# EXERCISE:
Continue the text on the Calico Mills from the point at which it ends.

The Calico Mills was one of earliest textile mills in Ahmedabad, established in 1888 by Sheth Karamchand Premchand, the ancestor of Sarabhai family. The mills were spread over an area of 241,022 m2 on the bank of Sabarmati river. The mills flourished under Ambalal Sarabhai. It was later managed by Ambalal's son his nephew.

The mills were started showing downturn with time due to lack of upgrade, changing fashions, tax and debt collections and mismanagement. In 1982, 12,400 workers were laid off from the weaving department due to financial issues. Later 55 out of 64 mill units were in financial trouble. Eventually about 1,00,000 workers were laid off. After several attempts at revival, the Board for Industrial and Financial Restructuring (BIFR), a government body, recommended closure of the mills in 1995. The recommendation was opposed by the mills management but their appeal was rejected in 1997.

It was closed in 1998. The land, plant and machinery were sold in a public auction in 2010s. It was sold in seven lots of auction and fetched about ₹270.83 crore. The land parcel was unsold in 2010s.

(Saved entries)
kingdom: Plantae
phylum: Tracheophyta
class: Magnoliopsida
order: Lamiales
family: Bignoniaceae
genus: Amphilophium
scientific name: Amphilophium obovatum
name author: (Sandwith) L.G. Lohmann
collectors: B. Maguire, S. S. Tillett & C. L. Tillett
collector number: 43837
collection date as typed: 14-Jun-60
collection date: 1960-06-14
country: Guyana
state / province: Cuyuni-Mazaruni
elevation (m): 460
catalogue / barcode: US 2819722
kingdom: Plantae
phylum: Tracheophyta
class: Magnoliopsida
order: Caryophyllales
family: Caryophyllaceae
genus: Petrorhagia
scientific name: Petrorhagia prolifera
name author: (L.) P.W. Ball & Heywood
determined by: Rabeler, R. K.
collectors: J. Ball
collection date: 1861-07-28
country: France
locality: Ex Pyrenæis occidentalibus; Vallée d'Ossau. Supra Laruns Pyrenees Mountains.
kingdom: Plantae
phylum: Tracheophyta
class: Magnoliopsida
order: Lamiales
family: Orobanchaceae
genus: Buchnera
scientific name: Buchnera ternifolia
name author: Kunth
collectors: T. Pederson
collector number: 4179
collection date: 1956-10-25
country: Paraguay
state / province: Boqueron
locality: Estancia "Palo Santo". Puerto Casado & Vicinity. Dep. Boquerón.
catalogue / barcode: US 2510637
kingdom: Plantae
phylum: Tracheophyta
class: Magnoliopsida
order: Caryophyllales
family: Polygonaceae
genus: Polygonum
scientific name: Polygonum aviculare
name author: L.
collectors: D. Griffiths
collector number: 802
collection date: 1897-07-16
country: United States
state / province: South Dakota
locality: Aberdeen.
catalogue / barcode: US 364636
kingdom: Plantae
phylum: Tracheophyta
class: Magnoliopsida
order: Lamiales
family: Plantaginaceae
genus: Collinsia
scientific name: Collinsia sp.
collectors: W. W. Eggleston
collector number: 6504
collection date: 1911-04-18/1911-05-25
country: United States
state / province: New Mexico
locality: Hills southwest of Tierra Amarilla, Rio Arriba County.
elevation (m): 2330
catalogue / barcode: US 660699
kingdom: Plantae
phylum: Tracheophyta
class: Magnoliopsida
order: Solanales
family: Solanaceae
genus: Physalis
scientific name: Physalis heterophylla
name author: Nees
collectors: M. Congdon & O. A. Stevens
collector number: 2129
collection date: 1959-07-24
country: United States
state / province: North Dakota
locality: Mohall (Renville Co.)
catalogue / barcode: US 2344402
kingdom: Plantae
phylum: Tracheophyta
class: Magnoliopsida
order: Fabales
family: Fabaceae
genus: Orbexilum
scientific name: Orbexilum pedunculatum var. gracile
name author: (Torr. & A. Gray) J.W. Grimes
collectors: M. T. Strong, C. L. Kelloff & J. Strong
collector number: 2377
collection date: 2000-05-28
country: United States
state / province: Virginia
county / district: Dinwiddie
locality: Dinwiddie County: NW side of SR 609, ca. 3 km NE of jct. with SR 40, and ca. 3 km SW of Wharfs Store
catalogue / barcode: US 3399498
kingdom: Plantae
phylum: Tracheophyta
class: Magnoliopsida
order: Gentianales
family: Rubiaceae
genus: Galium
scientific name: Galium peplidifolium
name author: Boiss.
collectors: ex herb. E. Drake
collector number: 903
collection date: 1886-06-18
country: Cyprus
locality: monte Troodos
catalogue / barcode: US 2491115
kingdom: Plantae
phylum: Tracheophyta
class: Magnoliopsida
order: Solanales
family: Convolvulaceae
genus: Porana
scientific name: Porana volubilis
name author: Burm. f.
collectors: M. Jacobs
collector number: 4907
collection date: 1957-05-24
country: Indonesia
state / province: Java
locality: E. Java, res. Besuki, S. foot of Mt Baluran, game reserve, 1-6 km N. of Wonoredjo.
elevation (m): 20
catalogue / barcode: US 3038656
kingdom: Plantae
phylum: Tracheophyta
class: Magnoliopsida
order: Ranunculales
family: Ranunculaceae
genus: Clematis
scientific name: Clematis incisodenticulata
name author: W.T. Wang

# OUTPUT FOR THIS EXERCISE:
== Products ==
For half a century, the Calico Mills became one of the most modern and extensively diversified pacesetters of the Indian cotton industry. Calico was the first Indian mill to give shareholders cloth at concessional rates. It was the first Indian textile mill to make cotton sewing thread, and later 100% synthetic sewing thread.

Calico main textile unit was the only textile plant in Ahmedabad to be fuelled by natural gas, with virtually no smoke and no air pollution. To minimize water pollution, Calico had its own primary effluent processing plant, which ensured that no waste was thrown directly into municipal sewers.

Calico erected India’s first Diamond Mesh Mosquito Netting plant in 1937, another first in India. In 1947, it diversified into chemicals, the manufacture of Caustic Soda, Chlorine and related products. Calico also erected India’s first PVC plant. In 1974, Calico commissioned its Polyester Fibre Plant in collaboration with ICI, (UK), producing four exclusive grades of Polyester Fibres, besides three superior conventional grades.